SciRepEval: A Multi-Format Benchmark for Scientific Document Representations
This work addresses the problem of limited evaluation diversity for scientific document representations, benefiting researchers in natural language processing and information retrieval, though it is incremental as it builds on existing models like SPECTER and SciNCL.
The authors tackled the lack of diverse benchmarks for evaluating scientific document representations by introducing SciRepEval, a comprehensive benchmark with 24 tasks across four formats, and developed SPECTER2, a multi-format model that outperforms existing state-of-the-art methods by over 2 points absolute.

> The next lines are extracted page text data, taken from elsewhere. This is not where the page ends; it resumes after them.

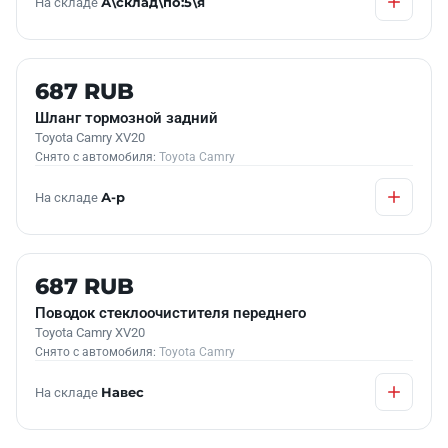
На складе
А\склад\по:5\я
Б/У В НАЛИЧИИ
687 RUB
Шланг тормозной задний
Toyota Camry XV20
Снято с автомобиля:
Toyota Camry
На складе
А-р
Б/У В НАЛИЧИИ
687 RUB
Поводок стеклоочистителя переднего
Toyota Camry XV20
Снято с автомобиля:
Toyota Camry
На складе
Навес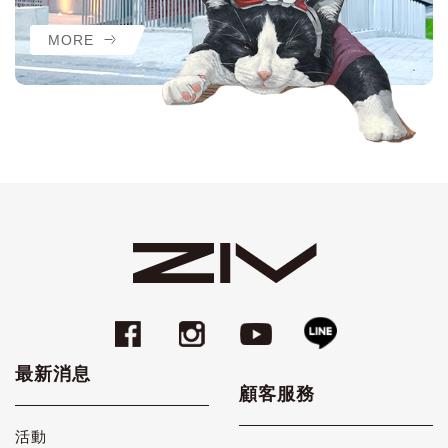
MORE
最新消息
顧客服務
活動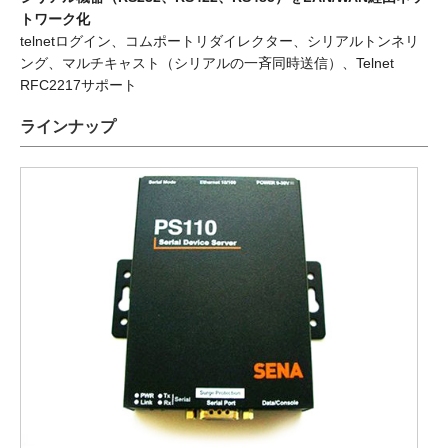
トワーク化
telnetログイン、コムポートリダイレクター、シリアルトンネリ
ング、マルチキャスト（シリアルの一斉同時送信）、Telnet
RFC2217サポート
ラインナップ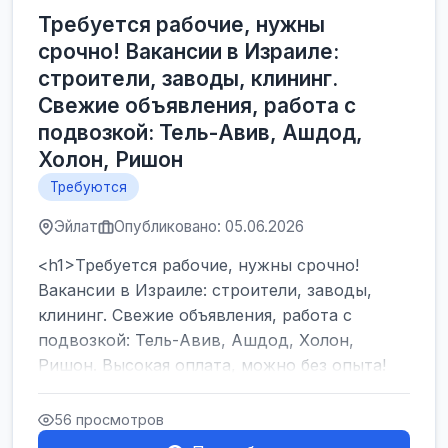
Требуется рабочие, нужны
срочно! Вакансии в Израиле:
строители, заводы, клининг.
Свежие объявления, работа с
подвозкой: Тель-Авив, Ашдод,
Холон, Ришон
Требуются
Эйлат
Опубликовано: 05.06.2026
<h1>Требуется рабочие, нужны срочно!
Вакансии в Израиле: строители, заводы,
клининг. Свежие объявления, работа с
подвозкой: Тель-Авив, Ашдод, Холон,
Ришон. Высокая оплата, можно без опыта!
</h1><br />
...
56 просмотров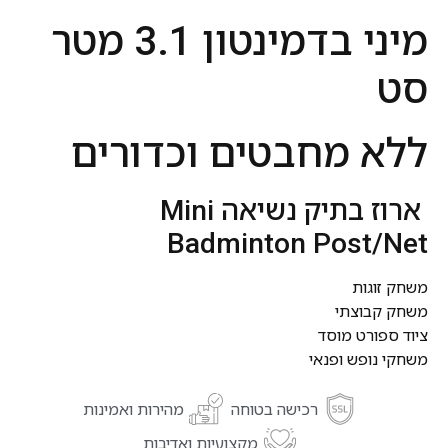
מיני בדמינטון 3.1 מטר
סט
ללא מחבטים וכדורים
ארוז בתיק נשיאה Mini
Badminton Post/Net
משחק זוגות
משחק קבוצתי
ציוד ספורט מוסד
משחקי נופש ופנאי
רכישה בטוחה
מהירות ואמינות
מקצועיות ואדיבות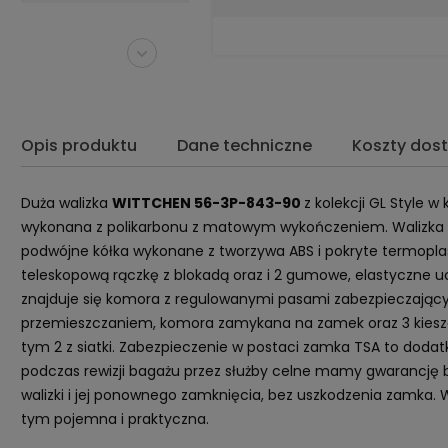
Opis produktu
Dane techniczne
Koszty dos
Duża walizka
WITTCHEN 56-3P-843-90
z kolekcji GL Style 
wykonana z polikarbonu z matowym wykończeniem. Walizka 
podwójne kółka wykonane z tworzywa ABS i pokryte termopl
teleskopową rączkę z blokadą oraz i 2 gumowe, elastyczne u
znajduje się komora z regulowanymi pasami zabezpieczając
przemieszczaniem, komora zamykana na zamek oraz 3 kiesz
tym 2 z siatki. Zabezpieczenie w postaci zamka TSA to dodat
podczas rewizji bagażu przez służby celne mamy gwarancję 
walizki i jej ponownego zamknięcia, bez uszkodzenia zamka. Wa
tym pojemna i praktyczna.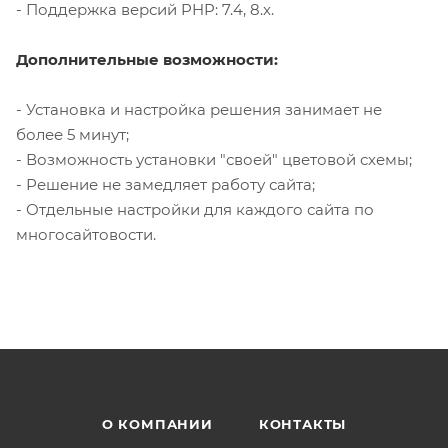
- Поддержка версий PHP: 7.4, 8.x.
Дополнительные возможности:
- Установка и настройка решения занимает не
более 5 минут;
- Возможность установки "своей" цветовой схемы;
- Решение не замедляет работу сайта;
- Отдельные настройки для каждого сайта по
многосайтовости.
О КОМПАНИИ
КОНТАКТЫ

Learned representations of scientific documents can serve as valuable input features for downstream tasks without further fine-tuning. However, existing benchmarks for evaluating these representations fail to capture the diversity of relevant tasks. In response, we introduce SciRepEval, the first comprehensive benchmark for training and evaluating scientific document representations. It includes 24 challenging and realistic tasks, 8 of which are new, across four formats: classification, regression, ranking and search. We then use this benchmark to study and improve the generalization ability of scientific document representation models. We show how state-of-the-art models like SPECTER and SciNCL struggle to generalize across the task formats, and that simple multi-task training fails to improve them. However, a new approach that learns multiple embeddings per document, each tailored to a different format, can improve performance. We experiment with task-format-specific control codes and adapters and find they outperform the existing single-embedding state-of-the-art by over 2 points absolute. We release the resulting family of multi-format models, called SPECTER2, for the community to use and build on.